When you play the piano, your ultimate goal is to play without making any mistakes, but other than lots of practice, what is the best way to accomplish this? Indeed, becoming an expert piano player does involve a lot of time practicing, but there are other things you can do to improve your skills and play flawlessly more often. Most of these things are simple to do and things you can pick up in no time, so if you’re interested in improving as a musician and in making fewer mistakes, below are some tips to keep in mind.

Memorize Your Music

If you intend to be a musician, you’ll have to memorize your music eventually, so why not start now? Memorizing your music isn’t as difficult as you think and in fact, the more you practice it, the easier it will become. Don’t feel overwhelmed by this task, either, because memorizing your music small pieces at a time is the best course of action for you. Just take one section of the music at a time and memorize it, then move onto another section. When you get to the point of putting the entire song together, you’ll be surprised by how good you’ll sound.

If you look at the music every time you play, you’ll naturally make more mistakes, but memorization doesn’t just allow you to learn the notes by hand. It also allows for more personalized artistic expression while you’re playing. Once the piece is memorized, you’re doing more than just playing notes. You’ll be able to anticipate what comes next and play each note the way it was intended to be played.

When You Practice, Always Go Slowly

Your piano speed makes a big difference when it comes to making mistakes. In the beginning when you are unfamiliar with a certain piece of music, playing too fast will naturally cause more mistakes. While frequent practices are a must, so is playing consistently and slowly. Some of the many advantages of playing the piano slowly include better and more consistent fingering, more even fingers when they press the keys, and a more solid foundation when it comes to the overall rhythm. All of these things improve if your practices are taken slowly.

You also need to practice consistently, which means not cramming all of your practices into one or two long days. Instead, practice for just a few hours each day at least five days a week. If you try to cram too much practicing into just one day, you’ll end up making more mistakes, not fewer mistakes, because you’re trying to do too much at once.

Piano for all

Always Try Playing with Emotion

A musical piece is not just a bunch of notes on a sheet of paper; it is way more than that. Try to establish a relationship with the music so that you’re playing with some type of emotional attachment to it. If you love music and you’ve chosen the right piece to play, this should never be a problem. If you reduce playing the piano to just a bunch of notes and rhythms, you’ll likely always make mistakes. Instead, connect with the music and try to become one with it.

This also helps when you finally start playing for an audience. If you’ve ever attended a piano recital, you’ll know exactly what this means. When you play a piece with emotion, your audience members will notice immediately. If you don’t, they’ll notice that as well. The more emotion you exhibit when you play a piano piece, the easier it becomes to memorize that great piece of music.

Picture the Performance in Your Mind

Another great way to play piano without mistakes is to visualize your performance each time you practice. This is yet another way to establish an emotional bond with the music, and it goes a long way in helping you learn to play without mistakes. Picture yourself on stage and the audience enraptured by your performance. Doing this helps you realize that you cannot make mistakes once you get in front of an audience, and as you practice, you’ll naturally make fewer mistakes every time.

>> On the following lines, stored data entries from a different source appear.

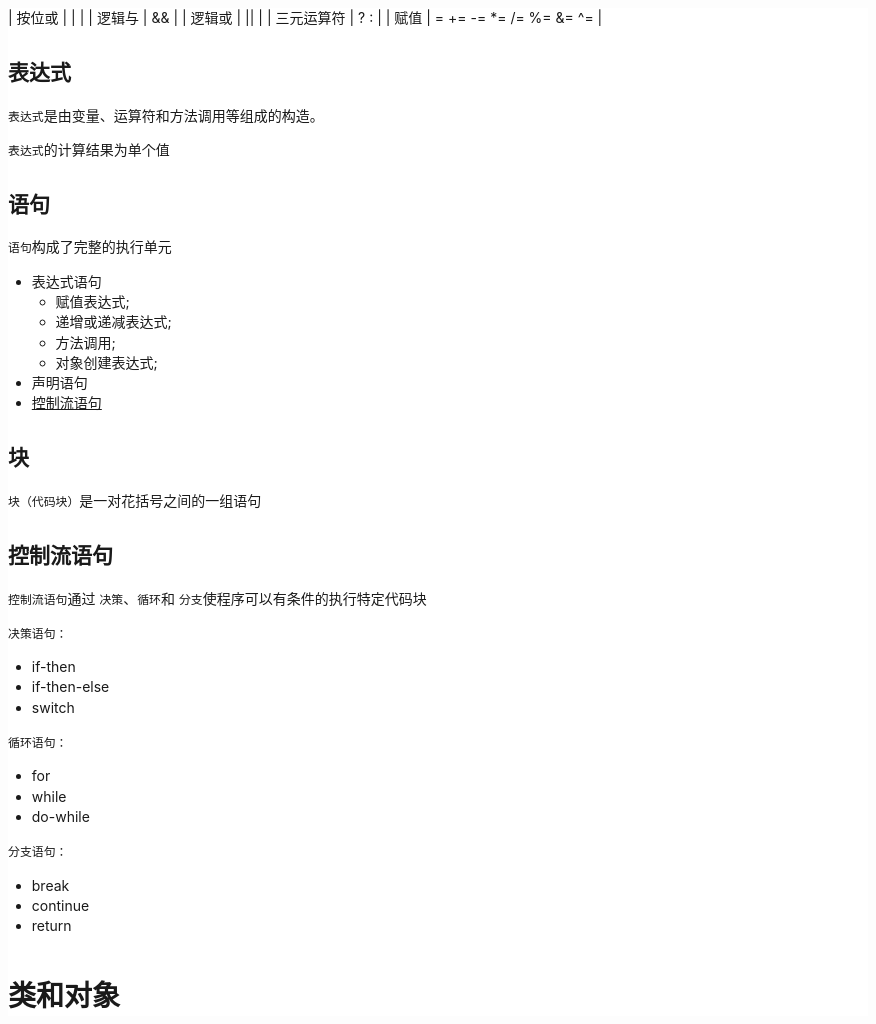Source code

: | 按位或     | \|                                      |
| 逻辑与     | &&                                      |
| 逻辑或     | \|\|                                    |
| 三元运算符 | ? :                                     |
| 赋值       | = += -= *= /= %= &= ^=                  |

## 表达式

`表达式`是由变量、运算符和方法调用等组成的构造。

`表达式`的计算结果为单个值

## 语句

`语句`构成了完整的执行单元

- 表达式语句
  - 赋值表达式;
  - 递增或递减表达式;
  - 方法调用;
  - 对象创建表达式;
- 声明语句
- [控制流语句](#控制流语句)

## 块

`块（代码块）`是一对花括号之间的一组语句

## 控制流语句

`控制流语句`通过 `决策`、`循环`和 `分支`使程序可以有条件的执行特定代码块

`决策语句：`

- if-then
- if-then-else
- switch

`循环语句：`

- for
- while
- do-while

`分支语句：`

- break
- continue
- return

# 类和对象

Yet another advantage to this tactic is that it builds up your self-confidence, and that alone is naturally going to allow you to play with fewer mistakes. Being on stage is usually a scary experience, but by picturing yourself on that stage every time you sit down to practice, it will become a little less scary and help you make fewer mistakes each time you play.

While you’re at it, why not play your music for your first live audience, meaning family and friends? Many musicians claim that playing in front of people they know is much harder than playing for people they don’t know. Playing for friends and family members is nerve-wracking at first, but it’s one of the best ways to reduce your nervousness and therefore learn to play without making any mistakes. Plus, if you can play flawlessly in front of people who are close to you, you can more easily do it with anyone else in the audience.

piano for all-life

Don’t Have Expectations That Are Too High

When push comes to shove, you have to remember that as a human being, you are fallible, which means you are going to make mistakes. Taking measures to reduce your mistakes – such as choosing simpler music and practicing on the piano that you’re going to be playing on at the performance – goes a long way in helping you have a much better performance, but in the end, you just have to accept the fact that you’re going to eventually make mistakes. There is simply no way around it.

You can also do a few simple things to reduce or eliminate your mistakes. Playing the piano well is both a physical and an emotional experience, and you have to pay attention to both aspects to succeed. Practical solutions such as making sure you get enough sleep the night before a performance can help you get much better results when you finally get on stage, and let’s face it, there is still no substitute for the most important tip of all – practice, practice, practice.